Die Einhaltung und Förderung des Rechtsstaats und der rechtstaatlichen Prinzipien liegt in der Verantwortung der EU Mitgliedsstaaten. Dennoch legt Artikel 7 in den Europäischen Verträgen fest, dass einem EU-Mitgliedsstaaten die Stimme entzogen werden kann. Neu ist, dass die EU-Kommission bereits im letzten Jahr zur Vorlage ihres Entwurfs für einen neuen EU-Finanzrahmen einen Mechanismus vorlegt, der Empfängerländern EU-Mittel bei gravierenden Verstößen gegen die Rechtsstaatlichkeit vorenthalten oder Leistungen kürzen soll.
Dies wird derzeit auch durch die finnische Ratspräsidentschaft weiterverfolgt.
In einer Pressemitteilung der Staatskanzlei vom 2.9.2019 äußert sich Minister Holthoff-Pförtner wie folgt dazu: „Ich begrüße ausdrücklich die von Finnland geplante Neugestaltung des Rechtsstaatsdialogs. Rechtsstaatlichkeit ist in der EU nicht verhandelbar. Wir müssen aber anstatt übereinander, miteinander reden. Die Landesregierung unterstützt einen Dialog zwischen Kommission und Mitgliedstaaten zur Förderung einer gemeinsamen Kultur der Rechtsstaatlichkeit. Nordrhein-Westfalen befürwortet auch die Verhandlungen der finnischen Ratspräsidentschaft, finanzielle Förderung durch die EU an die Einhaltung rechtstaatlicher Standards zu koppeln. Dies muss in einem ausgewogenen und effizienten System erfolgen. Darüber hinaus sollte das Instrument des Artikel 7-Verfahrens fortgeführt werden.“
Dass sich der Minister, mit der Befürwortung der Kopplung finanzieller Mittel an rechtsstaatliche Prinzipien, der Meinung der SPD und ihrer Wahlkampfforderung anschließt ist dabei sehr zu begrüßen1. Überraschend ist allerdings, dass sich Minister Holthoff-Pförtner in einem Interview vom 10. August 2018 noch deutlich gegen die von ihm als „Knete-Keule“ beschriebene Vorgehensweise der EU aussprach.

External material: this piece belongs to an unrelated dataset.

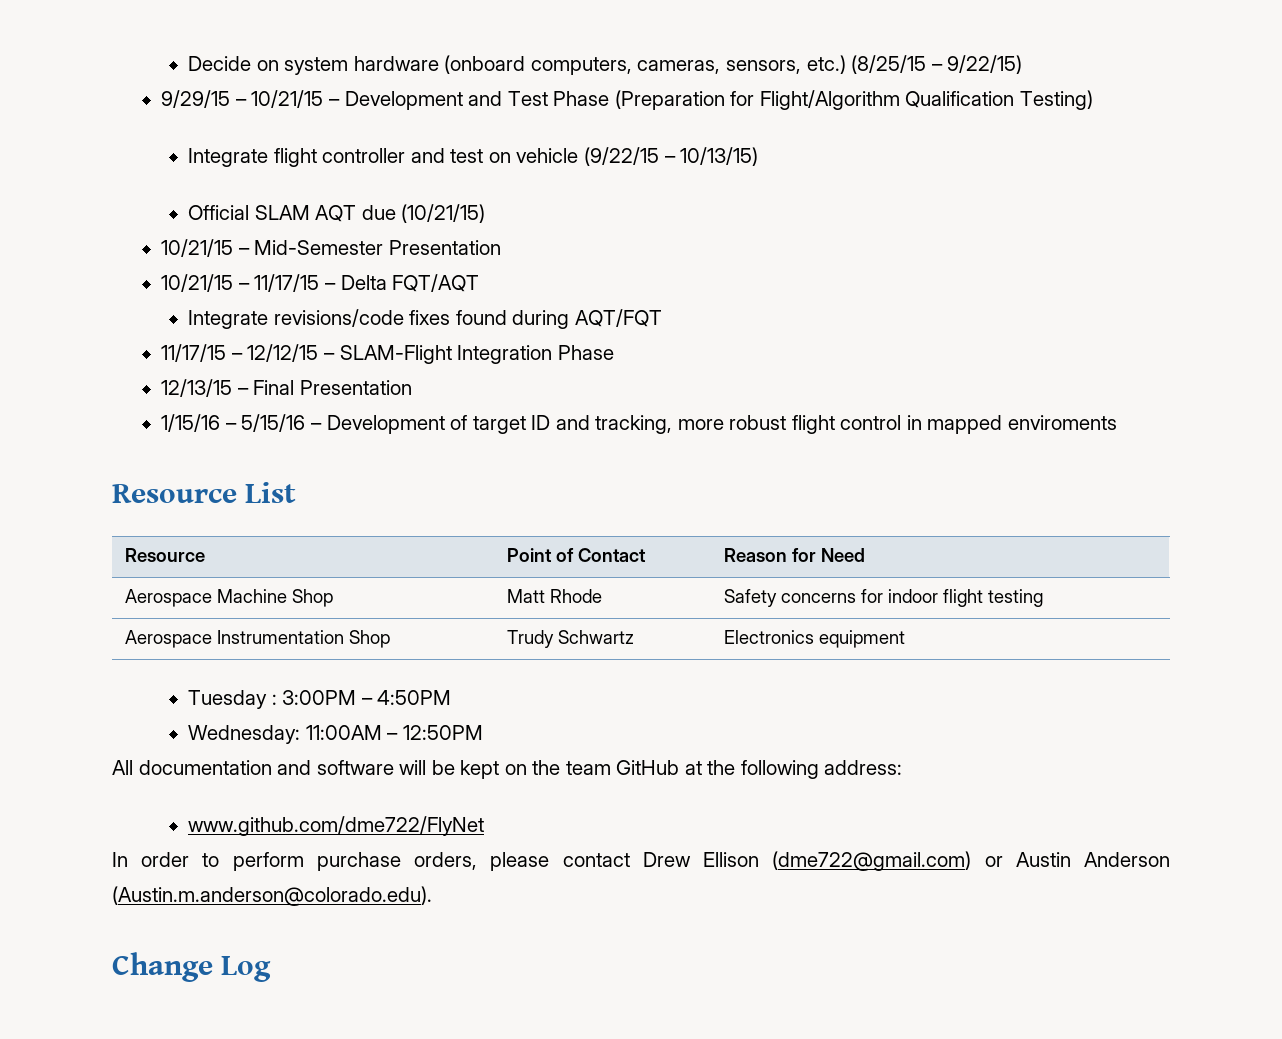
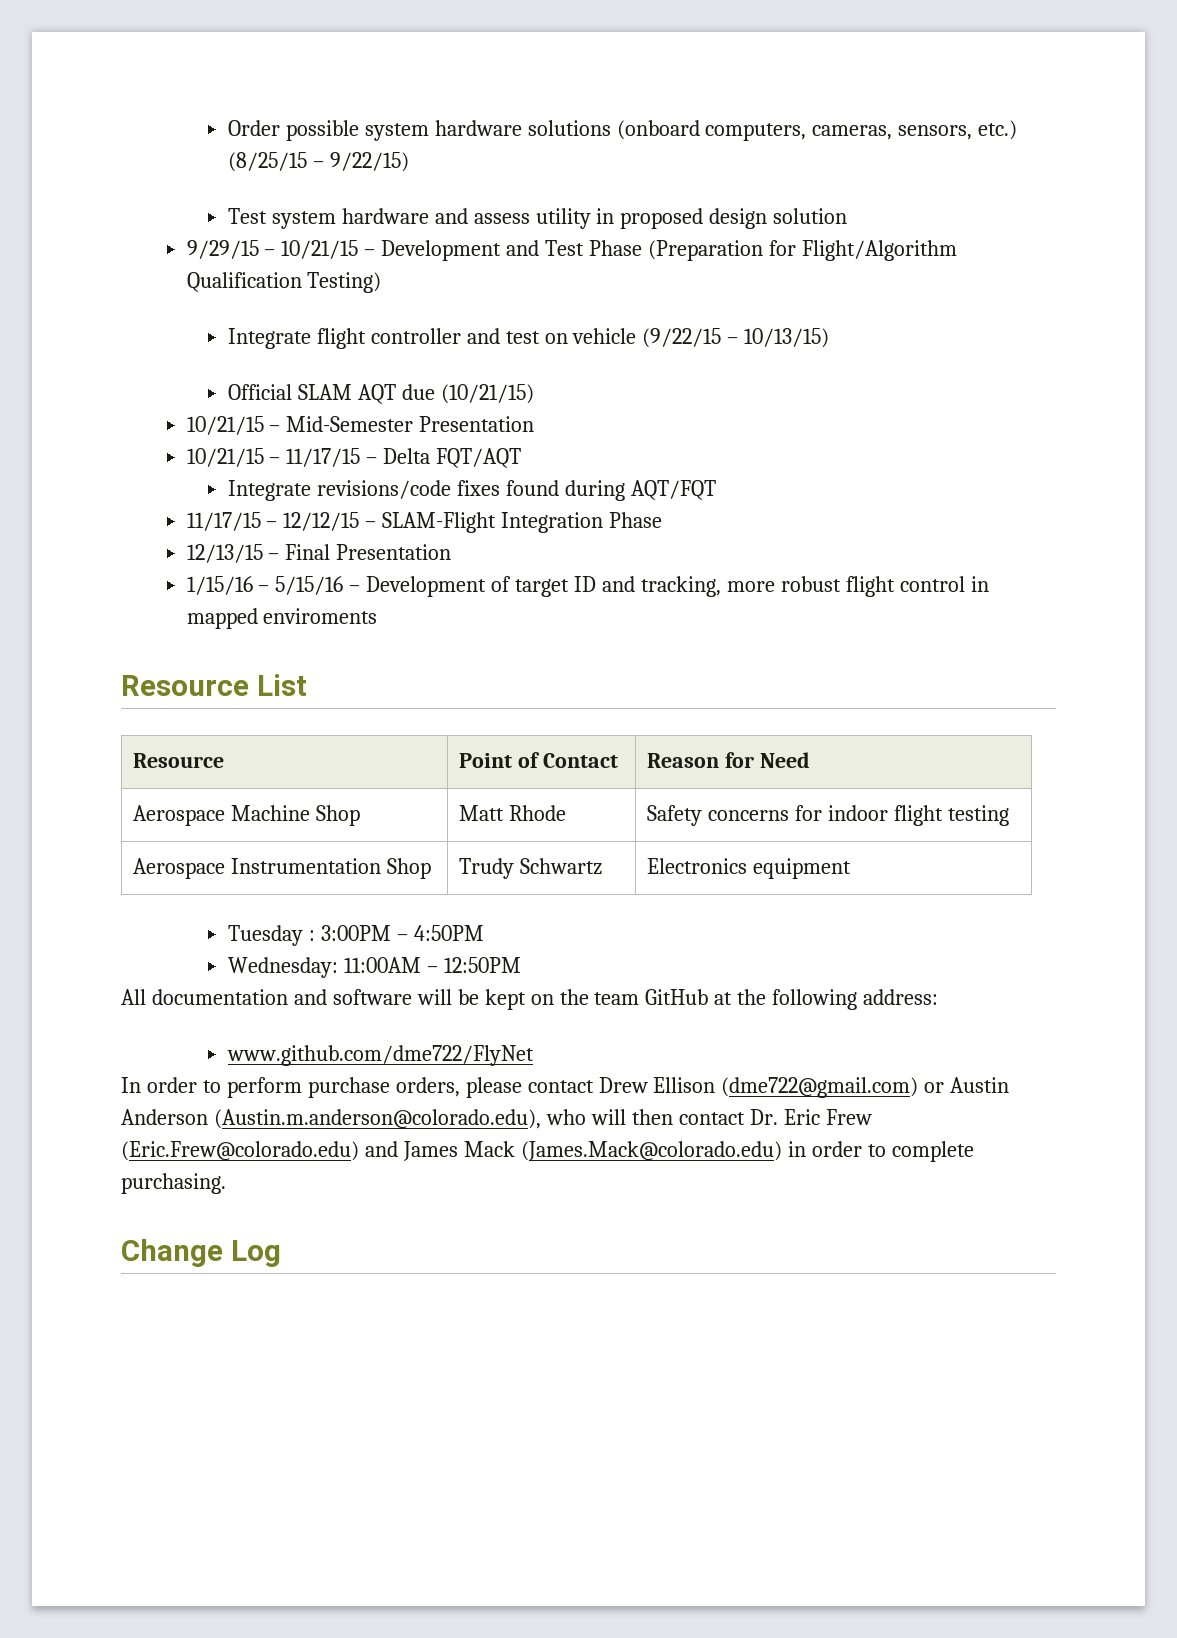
[188,56,439,75] Decide on system hardware -> [227,120,611,141] Order possible system hardware solutions
(1023, 64) none -> [227,208,848,229] // Test system hardware and assess utility in proposed design solution
[112,886,432,906] (Austin.m.anderson@colorado.edu). -> [213,1109,872,1129] [121,1141,974,1162] [121,1173,226,1194] (Austin.m.anderson@colorado.edu), who will then contact Dr. Eric Frew (Eric.Frew@colorado.edu) and James Mack (James.Mack@colorado.edu) in order to complete purchasing.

Auf die Frage „Die EU-Kommission erwägt, künftig die Mittelverteilung an rechtsstaatliche Prinzipien zu koppeln, um sperrige Regierungen in Osteuropa zu disziplinieren. Was halten Sie davon?“ antworte der Minister wörtlich: „Ich halte überhaupt nichts davon, die Knete-Keule zu schwingen, wie man im Ruhrgebiet sagt. Taschengeld-Entzug ist kein gutes Erziehungsmittel. Ich würde es eher begrüßen, die Stärkung rechtsstaatlicher Strukturen gezielt zu fördern.“
Daher frage ich die Landesregierung:
1. Welche Einstellung vertritt der Minister in der Frage der Kopplung von EU Fördergeldern an Prinzipien der Rechtsstaatlichkeit?

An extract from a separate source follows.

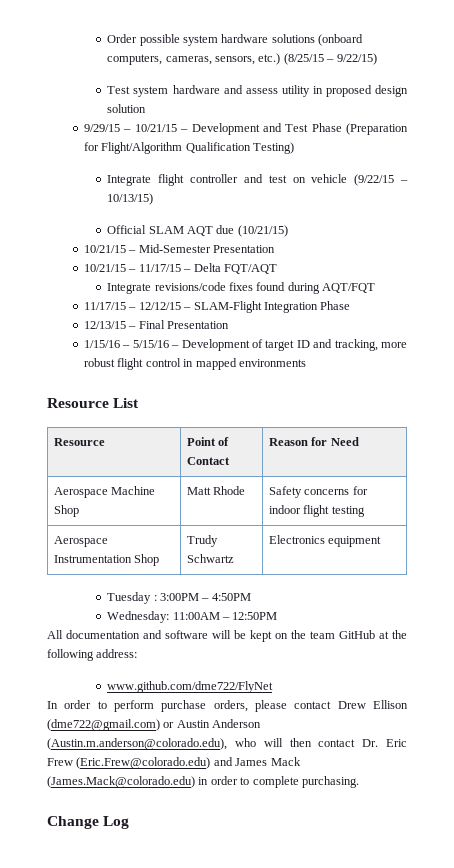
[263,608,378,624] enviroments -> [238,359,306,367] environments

2. Welche Ansichten zu oben genanntem Thema wird die übrige NRW Landesregierung vertreten, wenn sie in den Dialog mit zivilgesellschaftlichen Akteuren tritt?
3. Welche Ereignisse führten zu dem Prinzipienwandel des Ministers?
4. Welche Formate, die über die regelmäßig stattfindenden wie das Weimarer Dreieck hinausgehen, unterstützt die NRW Landesregierung, um zivilgesellschaftliche Akteure bei ihrem Kampf für die Rechtsstaatlichkeit in den jeweiligen Ländern zu fördern? Bitte auflisten.
5. Welche Anstrengungen hat der Minister bisher unternommen, um im Rahmen der Partnerschaften des Landes mit Polen (auch vor dem Hintergrund des Weimarer Dreiecks) und Ungarn, „die Stärkung rechtsstaatlicher Strukturen gezielt zu fördern“?